■ Task instructions:
From the line containing "E-post: lina.forsman@axlagarden.se" down to the line containing "putin in timpul", copy out the entries below exactly, both lines included, and nothing else; pictures do not belong in the copy.

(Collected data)
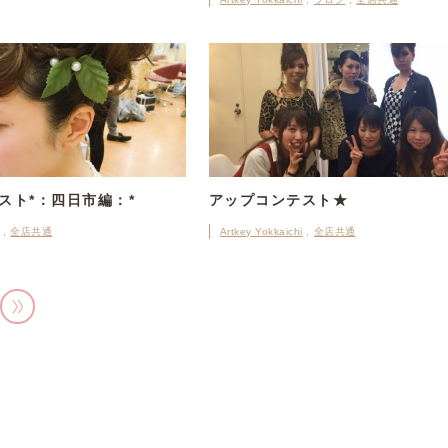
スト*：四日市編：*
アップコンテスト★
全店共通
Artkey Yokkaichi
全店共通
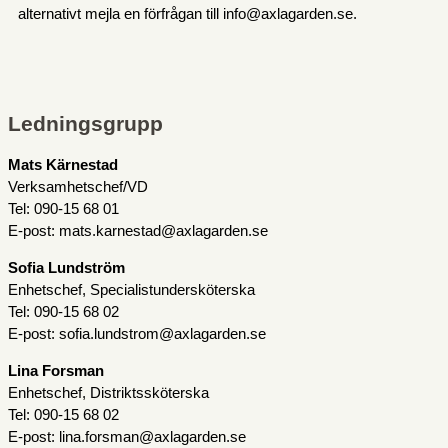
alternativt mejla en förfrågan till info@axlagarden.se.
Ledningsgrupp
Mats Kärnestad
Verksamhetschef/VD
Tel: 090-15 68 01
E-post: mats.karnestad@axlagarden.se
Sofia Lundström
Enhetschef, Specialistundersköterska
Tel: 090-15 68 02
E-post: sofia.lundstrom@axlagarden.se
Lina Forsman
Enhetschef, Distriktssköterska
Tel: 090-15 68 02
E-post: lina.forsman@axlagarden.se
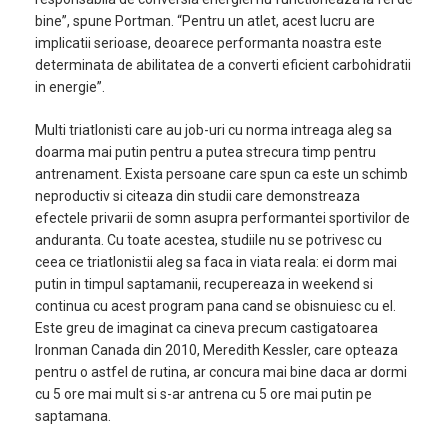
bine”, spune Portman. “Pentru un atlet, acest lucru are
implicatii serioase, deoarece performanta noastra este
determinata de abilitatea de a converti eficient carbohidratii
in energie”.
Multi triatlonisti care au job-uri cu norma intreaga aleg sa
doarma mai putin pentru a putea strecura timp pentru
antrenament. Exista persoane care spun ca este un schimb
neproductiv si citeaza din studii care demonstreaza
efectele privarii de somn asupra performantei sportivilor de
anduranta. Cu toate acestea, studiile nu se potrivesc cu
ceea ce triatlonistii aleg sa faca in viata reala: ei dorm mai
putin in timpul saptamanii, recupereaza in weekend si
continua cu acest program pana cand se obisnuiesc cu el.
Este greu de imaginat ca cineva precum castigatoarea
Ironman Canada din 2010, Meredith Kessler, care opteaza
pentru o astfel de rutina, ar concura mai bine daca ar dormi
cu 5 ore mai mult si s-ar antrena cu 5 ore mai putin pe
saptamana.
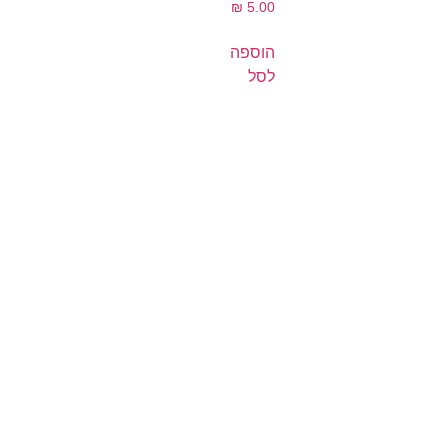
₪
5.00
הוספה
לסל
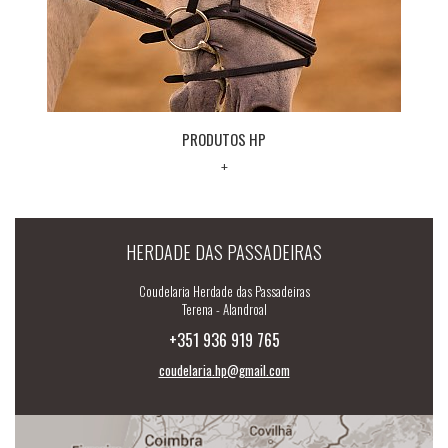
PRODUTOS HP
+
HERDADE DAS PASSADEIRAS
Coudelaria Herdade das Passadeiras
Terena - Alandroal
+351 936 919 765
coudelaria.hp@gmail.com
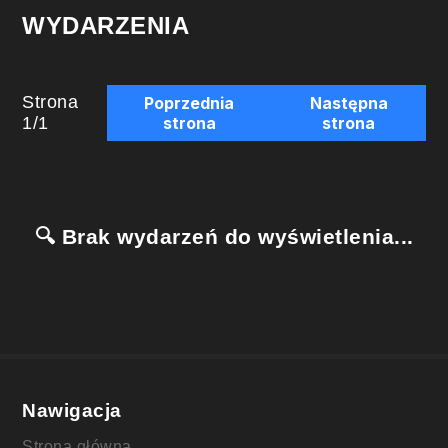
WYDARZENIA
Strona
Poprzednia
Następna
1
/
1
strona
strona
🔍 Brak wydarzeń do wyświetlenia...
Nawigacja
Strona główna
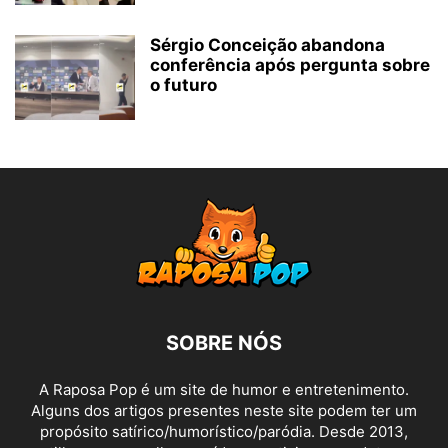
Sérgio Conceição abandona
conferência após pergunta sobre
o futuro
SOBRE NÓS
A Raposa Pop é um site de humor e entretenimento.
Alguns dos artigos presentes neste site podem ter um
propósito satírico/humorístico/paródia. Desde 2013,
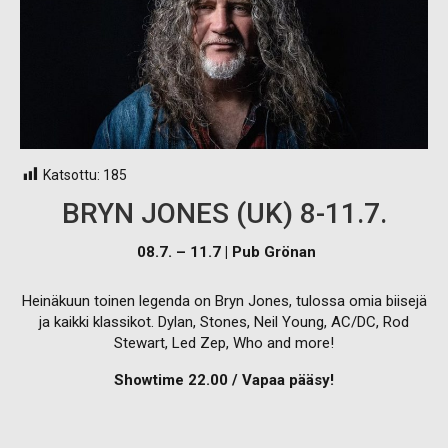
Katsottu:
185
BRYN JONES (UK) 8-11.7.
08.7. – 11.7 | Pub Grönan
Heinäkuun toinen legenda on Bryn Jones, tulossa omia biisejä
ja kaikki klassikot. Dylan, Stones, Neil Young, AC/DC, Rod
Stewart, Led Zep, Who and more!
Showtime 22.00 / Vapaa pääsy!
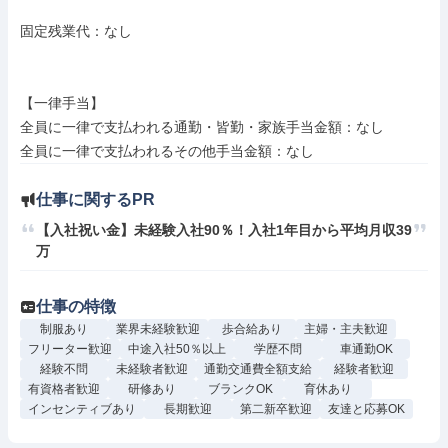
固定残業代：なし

---

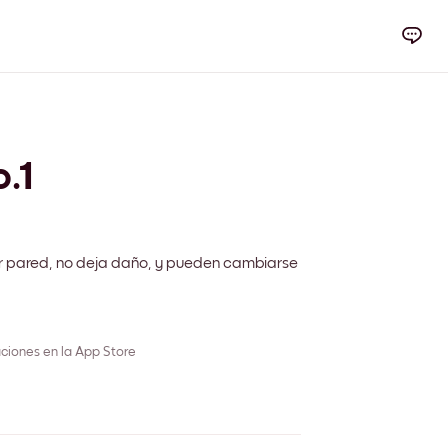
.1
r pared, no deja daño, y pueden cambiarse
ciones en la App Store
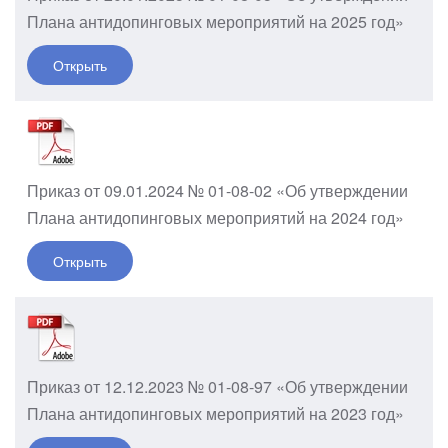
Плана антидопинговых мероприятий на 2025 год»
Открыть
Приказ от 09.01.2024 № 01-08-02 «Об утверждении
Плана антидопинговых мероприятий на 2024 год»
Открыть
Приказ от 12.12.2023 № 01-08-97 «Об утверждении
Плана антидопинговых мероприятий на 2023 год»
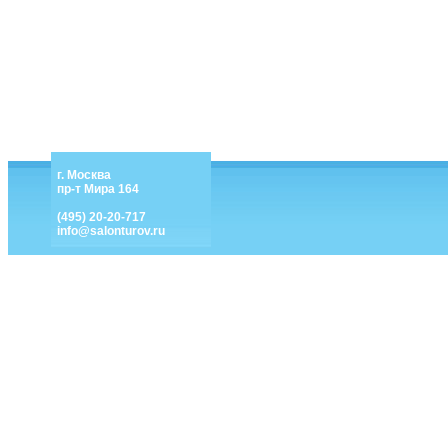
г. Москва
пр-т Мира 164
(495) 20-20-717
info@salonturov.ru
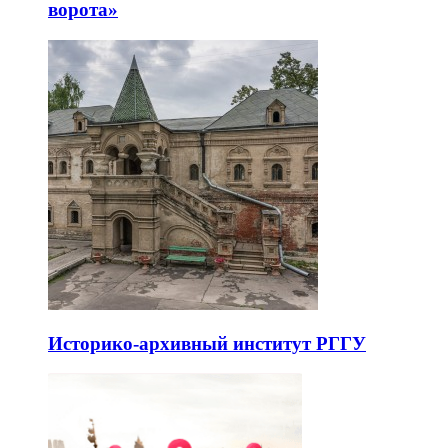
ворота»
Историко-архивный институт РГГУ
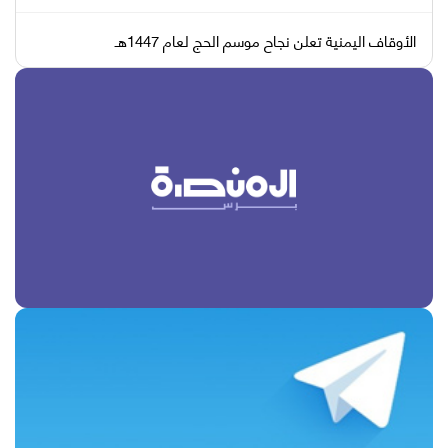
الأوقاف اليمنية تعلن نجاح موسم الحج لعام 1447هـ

--

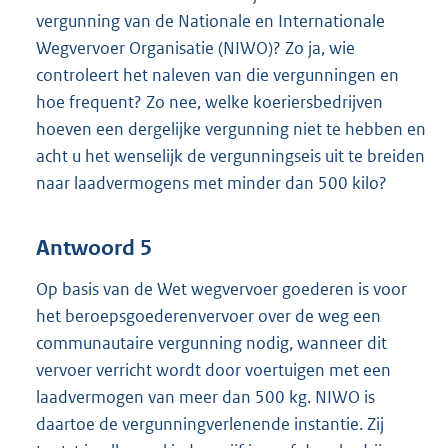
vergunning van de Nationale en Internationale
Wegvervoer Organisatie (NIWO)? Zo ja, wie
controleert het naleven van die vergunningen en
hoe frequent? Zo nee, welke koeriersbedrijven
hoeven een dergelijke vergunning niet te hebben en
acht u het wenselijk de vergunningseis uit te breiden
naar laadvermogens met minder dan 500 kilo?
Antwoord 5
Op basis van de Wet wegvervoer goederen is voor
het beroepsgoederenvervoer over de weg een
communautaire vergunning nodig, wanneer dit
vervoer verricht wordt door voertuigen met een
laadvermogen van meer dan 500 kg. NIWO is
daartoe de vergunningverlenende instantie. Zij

■ Your response:
E-post: lina.forsman@axlagarden.se
bine”, spune Portman. “Pentru un atlet, acest lucru are
implicatii serioase, deoarece performanta noastra este
determinata de abilitatea de a converti eficient carbohidratii
in energie”.
Multi triatlonisti care au job-uri cu norma intreaga aleg sa
doarma mai putin pentru a putea strecura timp pentru
antrenament. Exista persoane care spun ca este un schimb
neproductiv si citeaza din studii care demonstreaza
efectele privarii de somn asupra performantei sportivilor de
anduranta. Cu toate acestea, studiile nu se potrivesc cu
ceea ce triatlonistii aleg sa faca in viata reala: ei dorm mai
putin in timpul saptamanii, recupereaza in weekend si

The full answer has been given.